RuntimeError: Not enough memory. Please try to increase --mem-fraction-static.
This fires at KV profiling, not weight load. Under EP=4 the expert-dispatch buffers shrink rest_memory; at 0.85 the held-back reserve exceeds post-weight free memory, so the KV pool goes negative. Counter-intuitive name: raise mfs to fix it (more KV), don’t lower it.
2. moe-runner-backend triton crashes — flashinfer_cutlass is the only option.
sglang/srt/layers/moe/cutlass_moe.py:427
AssertionError: mismatch in expected `n` (nx2_w1 == intermediate_size_per_partition * 2)
ModelOptFp4 always routes the FFN through cutlass_moe_fp4; the triton runner flag is effectively ignored, and the LatentMoE/512-expert shape trips a hard cutlass assertion during CG capture. Confirmed on both the Super sibling and Ultra.
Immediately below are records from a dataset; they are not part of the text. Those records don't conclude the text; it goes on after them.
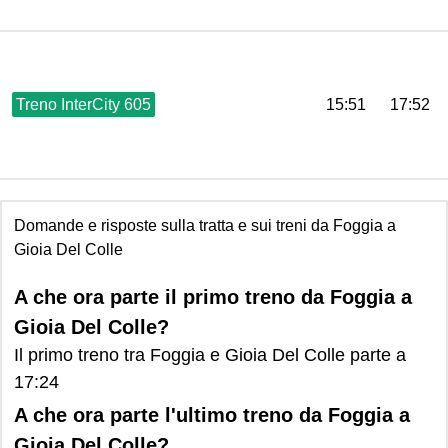
Treno InterCity 605
15:51
17:52
Domande e risposte sulla tratta e sui treni da Foggia a
Gioia Del Colle
A che ora parte il primo treno da Foggia a
Gioia Del Colle?
Il primo treno tra Foggia e Gioia Del Colle parte a
17:24
A che ora parte l'ultimo treno da Foggia a
Gioia Del Colle?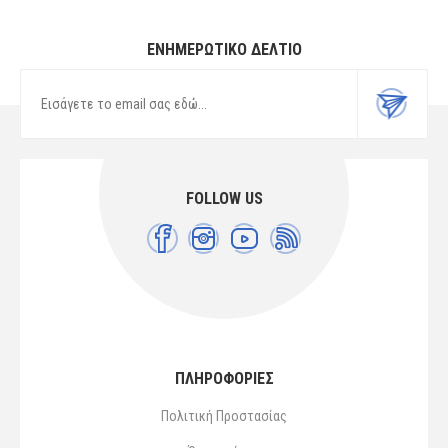
ΕΝΗΜΕΡΩΤΙΚΌ ΔΕΛΤΊΟ
FOLLOW US
ΠΛΗΡΟΦΟΡΙΕΣ
Πολιτική Προστασίας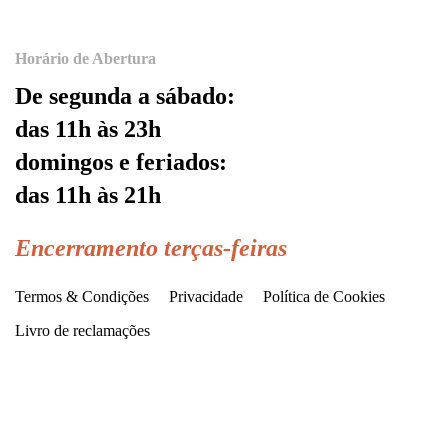
Horário de Abertura
De segunda a sábado:
das 11h às 23h
domingos e feriados:
das 11h às 21h
Encerramento terças-feiras
Termos & Condições
Privacidade
Política de Cookies
Livro de reclamações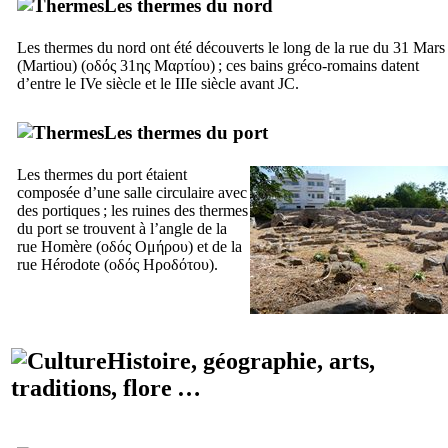
Les thermes du nord
Les thermes du nord ont été découverts le long de la rue du 31 Mars
(
Martiou
) (
οδός 31ης Μαρτίου
) ; ces bains gréco-romains datent
d’entre le
IVe
siècle et le
IIIe
siècle avant JC.
Les thermes du port
Les thermes du port étaient
composée d’une salle circulaire avec
des portiques ; les ruines des thermes
du port se trouvent à l’angle de la
rue Homère (
οδός Ομήρου
) et de la
rue Hérodote (
οδός Ηροδότου
).
Histoire, géographie, arts,
traditions, flore …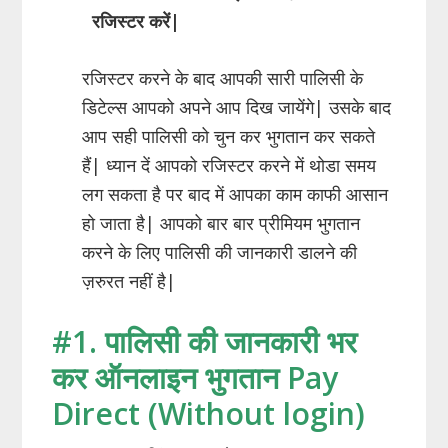
रजिस्टर करें|
रजिस्टर करने के बाद आपकी सारी पालिसी के
डिटेल्स आपको अपने आप दिख जायेंगे| उसके बाद
आप सही पालिसी को चुन कर भुगतान कर सकते
हैं| ध्यान दें आपको रजिस्टर करने में थोडा समय
लग सकता है पर बाद में आपका काम काफी आसान
हो जाता है| आपको बार बार प्रीमियम भुगतान
करने के लिए पालिसी की जानकारी डालने की
ज़रुरत नहीं है|
#1. पालिसी की जानकारी भर
कर ऑनलाइन भुगतान Pay
Direct (Without login)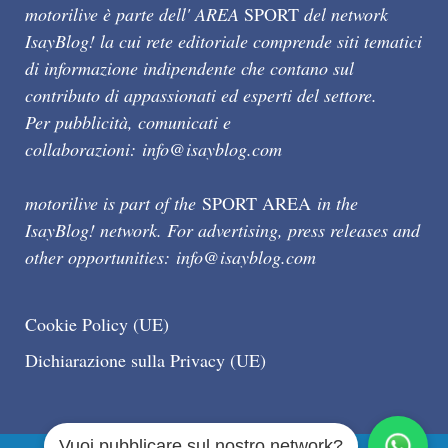
motorilive è parte dell' AREA
SPORT
del network
IsayBlog! la cui rete editoriale comprende siti tematici
di informazione indipendente che contano sul
contributo di appassionati ed esperti del settore.
Per pubblicità, comunicati e
collaborazioni:
info@isayblog.com
motorilive is part of the
SPORT AREA
in the
IsayBlog! network. For advertising, press releases and
other opportunities:
info@isayblog.com
Cookie Policy (UE)
Dichiarazione sulla Privacy (UE)
Vuoi pubblicare sul nostro network?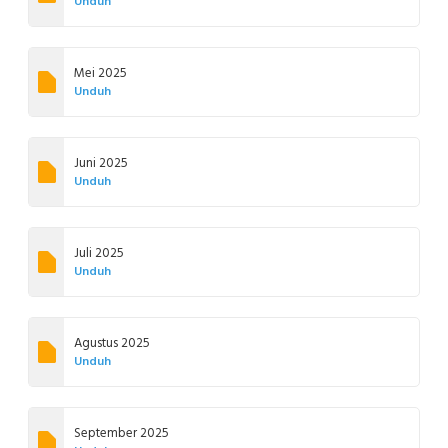
Unduh
Mei 2025
Unduh
Juni 2025
Unduh
Juli 2025
Unduh
Agustus 2025
Unduh
September 2025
(Aside: flashinfer_cudnn for the FP4 GEMM ties flashinfer_cutlass on peak throughput here — the matrix “winner=cudnn” label is an aggregate total_tokens/wall_time artifact, not kernel speed. We keep flashinfer_cutlass: equal speed, and cuDNN had a startup-crash discrepancy on the Super sibling with the same image tag.)
Full sources (GitHub)
Everything below lives in our public Ansible + Python repo for this 4-node DGX Spark K3s cluster — github.com/vroomfondel/dgxarley:
- Test log (all cases, crash traces, memory breakdown, findings):
TESTLOGS/sglang_nn4_tp4_ep4/nemotron-3-ultra-550b-a55b-nvfp4/ - Model profile (canonical, fully annotated launch contract — every knob explained):
roles/k8s_dgx/model_profiles/nvidia-nvidia-nemotron-3-ultra-550b-a55b-nvfp4.yml - SGLang deployment role (head + workers, Multus + RoCE-over-SR-IOV, HAProxy sidecar):
roles/k8s_dgx/
Happy to answer questions on the RoCE/SR-IOV setup or the Ansible side. The Super-120B sibling and several Gemma/Qwen models have their own test logs in the same TESTLOGS/ tree if you’re comparing.